Cell Phone and Memories
So...it's that time.
The time when my phone starts to work slowly, photos start looking fuzzy, the battery drains too fast.
You know. It's just a few months til my phone is due to be replaced so it starts acting like crap just in case you were planning to hold onto it longer than the contract?!
Yeah.
Well, I'm getting a little sentimental about it.
I got this phone a few months after Kenzie was born, and it was the phone I had through my pregnancy and everything after with Spencer. It was a part of that journey. It is the one device I took photos on, the one device that took the only video we will ever have of Spencer.
Now, I have backed everything up in the cloud, and my husband has everything, and most of my family have all of it too. I even made my husband put it all on a flash drive for added security that it wasn't going anywhere.

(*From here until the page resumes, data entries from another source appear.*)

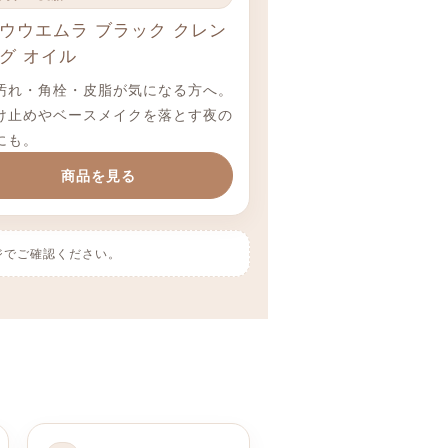
ウウエムラ ブラック クレン
グ オイル
汚れ・角栓・皮脂が気になる方へ。
け止めやベースメイクを落とす夜の
にも。
商品を見る
ジでご確認ください。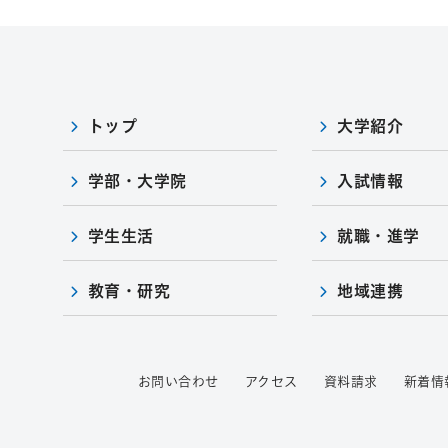
トップ
大学紹介
学部・大学院
入試情報
学生生活
就職・進学
教育・研究
地域連携
お問い合わせ
アクセス
資料請求
新着情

But, for some reason, giving up my phone feels like giving up something that was there for it all.
I have no plans to trade it in or anything, so I will still have it and everything on it, but it still feels uncomfortable. Uneasy. Like I'm moving on with something when I shouldn't be ready too.

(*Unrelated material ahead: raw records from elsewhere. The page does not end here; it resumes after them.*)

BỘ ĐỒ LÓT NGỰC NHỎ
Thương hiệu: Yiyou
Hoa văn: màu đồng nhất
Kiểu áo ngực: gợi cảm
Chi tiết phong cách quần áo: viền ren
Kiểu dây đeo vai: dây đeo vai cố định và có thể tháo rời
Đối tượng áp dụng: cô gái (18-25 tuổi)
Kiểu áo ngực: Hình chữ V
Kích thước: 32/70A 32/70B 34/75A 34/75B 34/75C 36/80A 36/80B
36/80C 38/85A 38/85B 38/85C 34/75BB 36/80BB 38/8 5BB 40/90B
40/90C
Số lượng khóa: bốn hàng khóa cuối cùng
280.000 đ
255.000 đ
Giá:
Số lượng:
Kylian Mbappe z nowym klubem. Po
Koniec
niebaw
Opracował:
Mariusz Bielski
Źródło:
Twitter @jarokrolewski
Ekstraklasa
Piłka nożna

I know- it's a phone. Seriously. But in these instances you have no say in how you feel about it, and I feel unsettled knowing it's time and that my new phone, while I can transfer all my images to it as soon as possible, won't be the device that actually took those images.
So, I guess, I should thank my trusty Samsung for holding out for me as long as it did. For taking all the photos it did, for letting me take that one precious video. You served us well, but now, it's time for something new and hopefully that something new will have a battery long enough for my train ride.